In deze zaak, behandeld door de Rechtbank Rotterdam op 27 november 2018, is een deelgeschil aan de orde waarin verzoekers, de weduwe en de zoon van een overleden werknemer, de werkgever aansprakelijk willen stellen voor de schade die zij lijden als gevolg van de dood van de werknemer. De werknemer, die als hoofdwerktuigkundige werkzaam was, is op 4 juni 2017 overleden aan boord van een schip in Braziliaanse wateren. De verzoekers stellen dat de werkgever aansprakelijk is op grond van artikel 7:658 BW, dat werkgevers verplicht om zorg te dragen voor de veiligheid van hun werknemers. De werkgever voert verweer en betwist de aansprakelijkheid.

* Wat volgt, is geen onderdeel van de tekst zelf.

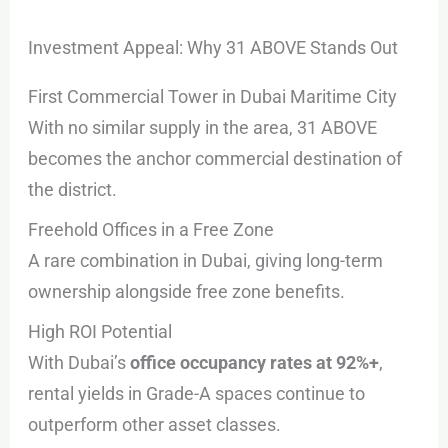
Investment Appeal: Why 31 ABOVE Stands Out
First Commercial Tower in Dubai Maritime City
With no similar supply in the area, 31 ABOVE
becomes the anchor commercial destination of
the district.
Freehold Offices in a Free Zone
A rare combination in Dubai, giving long-term
ownership alongside free zone benefits.
High ROI Potential
With Dubai’s
office occupancy rates at 92%+
,
rental yields in Grade-A spaces continue to
outperform other asset classes.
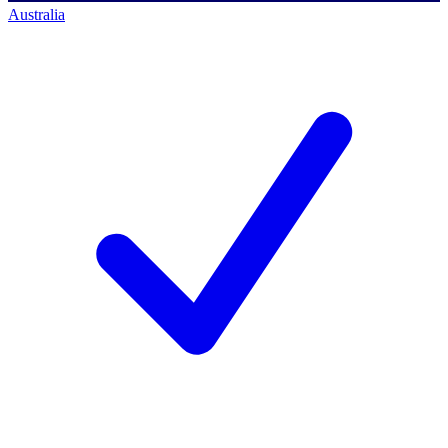
Australia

De kantonrechter heeft vastgesteld dat de zaak zich niet leent voor behandeling in een deelgeschilprocedure. Dit is omdat er nog veel onduidelijkheid bestaat over de doodsoorzaak van de werknemer en of deze is overleden tijdens de uitoefening van zijn werkzaamheden. De rechter concludeert dat het verzoek van de verzoekers niet kan worden toegewezen, omdat de kosten en tijd die gemoeid zijn met het verkrijgen van de benodigde informatie en het horen van getuigen niet opwegen tegen de bijdrage die een beslissing kan geven aan het totstandkomen van een vaststellingsovereenkomst. De rechter wijst het verzoek af en stelt dat de kosten van de procedure aan de kant van de verzoekers moeten worden begroot, omdat de deelgeschilprocedure niet op de juiste wijze is ingesteld.
De beslissing van de kantonrechter is dat het verzoek wordt afgewezen, en dat er geen veroordeling van de verzoekers in de kosten van de procedure plaatsvindt, omdat de deelgeschilprocedure niet onterecht is ingesteld.